Birds don’t belong in houses and hearts don’t belong in glasses

The burn begins in the mind

Dries the throat

All the time

Waiting

The restless feeling floats across my skin

I’m thinking

I open the door

And the bird flies in

Careening

Around and around the room

Banging into walls

Skimming the ceiling

Finally

Beak ajar

Breast heaving it pauses

To breathe

High up on the bookcase

It blinks at me

Heart

Thump thump thumping

In my mind

I see it

Of course – it isn’t really there

But it is how I used to feel

Trapped

Banging into feelings

That got so much worse

I’d see it

I’d feel it

Just like that bird

Sometimes it comes to me in dreams

I wake in a sweat

Realise it’s okay

I’m not doing that again

It’s just a dream

I never have to do that again

Deep breathing

Go back to sleep

*ridding yourself of bad habits is life changing. I gave up smoking years ago and would sometimes have a dream where I was smoking again

Wake up and think “oh no!”

Realise it was a dream and go back to sleep

Drinking alcohol was another “oh thank goodness I don’t do that anymore” moment and it’s been almost three years now …

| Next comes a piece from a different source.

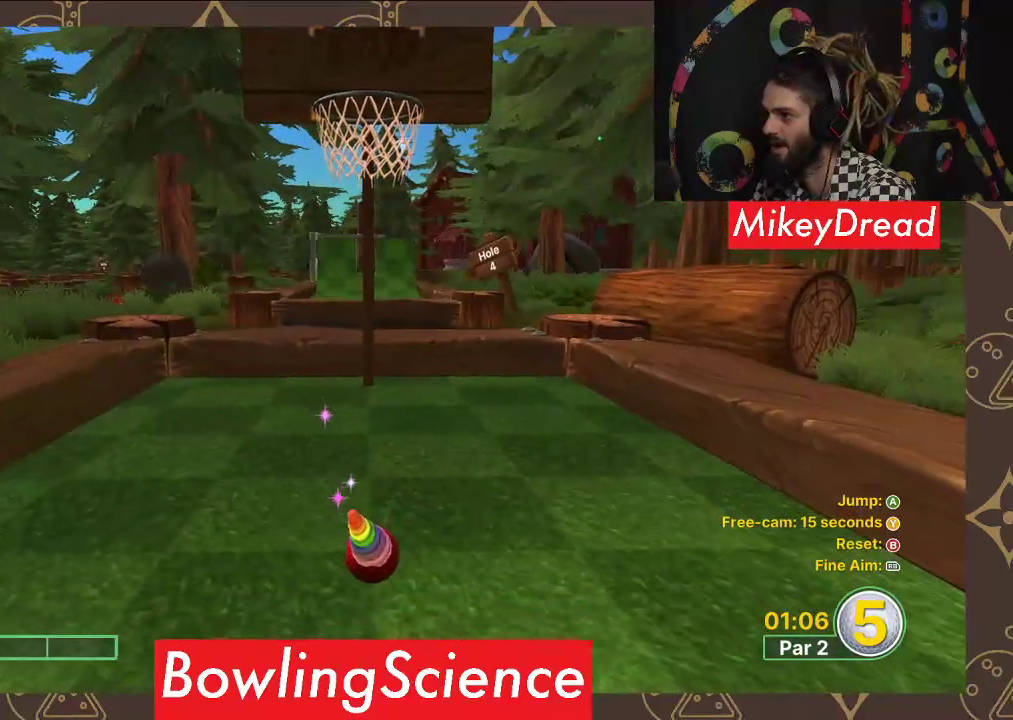
{"buttons": [], "left_stick": "center", "right_stick": "center", "events": []}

It is utterly freeing to overcome addictions and bad habits

Hearts should belong to ourselves

And nothing else

We can extend the love in them to other people

But all that beautiful wildness should belong

To just ourselves

And not have strings attached and jerked about by something out of our control

Hope everyone is taking care and remaining well

5 thoughts on “Birds don’t belong in houses and hearts don’t belong in glasses

  1. Such a perfect analogy. I bang around and bump into emotions and can feel so trapped in my own body. I took 3 walks yesterday just to have a feeling of direction and to stop pacing in my mind and across the deck wearing a path. I feel like a wind up toy at times bumping into the wall going nowhere. Going outdoors breaks the insanity.
    Taking gabapentin for sleep has almost completely eliminated waking up startled multiple times a night. I’ve had insomnia for so long it feels abnormal to actually sleep through the night.